Observations About the Scalability of Data Loads in Snowflake
In the last weeks, I was running a number of tests based on the TPC-DS benchmark against Snowflake. One of the first thing I did is of course to create the TPC-DS schema and populate it. The aim of this blog post is to share some observations related to the population step.
The data I loaded was the same I used for this blog post (i.e. it is a 1 TB TPC-DS schema). The only difference was that I had to split the input files. This was necessary because Snowflake cannot parallelize the load with a single file. Therefore, for optimal performance, I had to split the large input files (the largest exceeds 400 GB). For example, by limiting the number of lines per input file to 1 million, the CATALOG_RETURNS table, instead of a single 22 GB input file, needs 144 input files of about 150 MB each. In addition, I also created compressed (gzip) versions of each input file. Note that all input files were stored in AWS S3.
The file format I used for the loads was the following:
CREATE OR REPLACE FILE FORMAT tpcds TYPE = CSV COMPRESSION = AUTO FIELD_DELIMITER = '|' ENCODING='iso-8859-1' ERROR_ON_COLUMN_COUNT_MISMATCH = FALSE
The load itself was carried out with the COPY statement. For example:
COPY INTO catalog_returns FROM @tpcds1t/catalog_returns/ FILE_FORMAT = tpcds PATTERN = '.*.data'
To decide which virtual warehouse size to use for the full load, I ran a number of loads of the CATALOG_RETURNS table with sizes going from X-Small up to and including 2X-Large. Note that I did not test with 3X-Large and 4X-Large because I was not able to use them with my account.

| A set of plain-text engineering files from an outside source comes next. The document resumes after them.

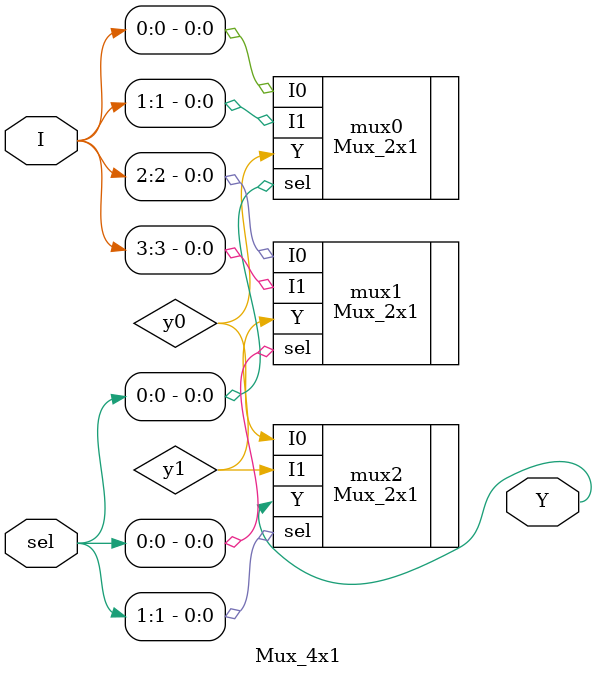
<source format=v>
`timescale 1ns / 1ps

module Mux_4x1(
    input wire [3:0] I , 
    input wire [1:0] sel , 
    output wire Y 
    );
    
    wire y0 , y1 ; 
    Mux_2x1 mux0 (
        .I0     (I[0]   ),
        .I1     (I[1]   ),
        .sel    (sel[0] ),
        .Y      (y0)
    );
    
    Mux_2x1 mux1 (
        .I0     (I[2]   ),
        .I1     (I[3]   ),
        .sel    (sel[0] ),
        .Y      (y1     )
    );
    
    Mux_2x1 mux2 (
        .I0     (y0     ),
        .I1     (y1     ),
        .sel    (sel[1] ),
        .Y      (Y      )
    );
    
endmodule

</source>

The following chart summarizes what I observed:
As you can see, except for 2X-Large (probably because of the limited size of the input data), as the size of the virtual warehouse increased (remember, for each “step” the number of credits doubles), the load time decreased of factor 1.5-1.9. Which, in my opinion, is rather good. In addition, with all virtual warehouse sizes, the load time of compressed input files decreased of factor 1.5-1.6 compared to uncompressed input files.
The last test I ran was loading the full 1 TB of data with a virtual warehouse of size 2X-Large. The data was stored in compressed (gzip) input files. Every input file contained at most 2.5 million rows. The load took 8 minutes. The following screenshot provides details:
In summary, the loads I tested scaled well. In addition, I consider being able to load 1 TB of data in less than 10 minutes very good performance.